Interestingly, Dr Arroll says some people may naturally be more inclined to people-please.
"In terms of the Big five personality traits which we use in psychological research and practice, people pleasers are likely to score highly on trait conscientiousness and neuroticism," she explains.
"But life experiences are just as important as genetic predisposition so people-pleasers would have also learnt this pattern through their life-course, often starting in early childhood.
"You may have lived in a home where there were high expectations of you, or you may have seen those you love and respect modelling this type of behaviour."
Thankfully, there are some steps you can take to release yourself from the people-pleasing shackles.
Switch your people-pleasing language
It’s very difficult to go from someone who says ‘yes’ all the time to flick a switch and be very boundaried, so Dr Arroll suggests taking some small steps to gradually increase this self-protective skill.
"Start by paying attention to and altering your language – do you tend to soften emails, texts and conversations with words such as ‘just’ and apologise, giving long explanations?
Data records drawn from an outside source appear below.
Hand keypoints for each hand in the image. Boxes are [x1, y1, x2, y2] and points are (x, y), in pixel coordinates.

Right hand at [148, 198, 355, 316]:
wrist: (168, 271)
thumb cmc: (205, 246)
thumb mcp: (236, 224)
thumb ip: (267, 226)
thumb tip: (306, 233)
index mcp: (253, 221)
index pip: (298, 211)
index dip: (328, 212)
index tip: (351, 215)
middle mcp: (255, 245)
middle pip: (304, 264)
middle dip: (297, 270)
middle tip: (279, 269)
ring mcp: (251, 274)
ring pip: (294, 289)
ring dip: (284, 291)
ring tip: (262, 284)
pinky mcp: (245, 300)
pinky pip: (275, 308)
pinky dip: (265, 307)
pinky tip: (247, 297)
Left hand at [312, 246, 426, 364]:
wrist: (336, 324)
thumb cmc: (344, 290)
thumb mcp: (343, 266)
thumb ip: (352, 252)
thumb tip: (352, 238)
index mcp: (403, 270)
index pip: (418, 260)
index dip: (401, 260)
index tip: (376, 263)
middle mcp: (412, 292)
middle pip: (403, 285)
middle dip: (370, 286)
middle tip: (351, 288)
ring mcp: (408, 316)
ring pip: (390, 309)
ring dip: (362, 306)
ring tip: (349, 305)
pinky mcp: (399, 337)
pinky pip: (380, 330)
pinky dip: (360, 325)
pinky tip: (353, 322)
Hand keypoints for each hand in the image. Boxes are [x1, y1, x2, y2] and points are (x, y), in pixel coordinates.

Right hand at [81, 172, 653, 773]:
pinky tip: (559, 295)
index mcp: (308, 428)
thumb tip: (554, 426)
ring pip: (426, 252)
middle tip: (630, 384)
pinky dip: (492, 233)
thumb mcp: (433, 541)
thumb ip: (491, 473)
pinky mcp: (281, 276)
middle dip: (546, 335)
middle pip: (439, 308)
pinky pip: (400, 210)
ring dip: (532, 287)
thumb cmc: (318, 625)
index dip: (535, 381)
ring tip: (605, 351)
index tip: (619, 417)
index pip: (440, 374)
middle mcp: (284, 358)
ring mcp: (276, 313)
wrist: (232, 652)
If so, start by simply removing ‘just’ and similar people pleasing words.
"This will allow you to see that they’re not necessary and you don’t need to dim your light to maintain relationships (all relationships – work, social, intimate, etc)."
Build your boundaries
One way of doing this is by delaying the ‘yeses’. "Give yourself time to consider whether the request is mutually beneficial, not just useful for the other party, by asking for a little time," suggests Dr Arroll. "Easy ways to do this include saying, 'I’ll check my diary and get back to you on that'."
Find your 'no'-normal
Once you’ve strengthened your boundaries in this way, Dr Arroll says it is much easier to move onto the ‘no's’.
"People pleasers often feel a great deal of guilt when saying no and can find this tiny word a bit too severe so instead think about phrases such as, 'I’m honoured that you’d consider me for this, but I don’t have capacity for it' or 'thank you for thinking of me but I can’t attend this.'"
The key here, according to Dr Arroll, is to make the response a hard 'no', even when politely expressed.
Remember to look after you
People-pleasers sometimes have a hard time caring for themselves, but it is important to set aside time each week to do something for you. Try making a list of ways you can care for yourself and practice these activities.
Seek professional help
As Dr Arroll pointed out, in some cases, people-pleasers develop their behaviours and responses because of learned experiences in childhood. Whether this is the case or you simply have a hard time saying no to people, professional therapy can help you learn new skills for healthy relationships.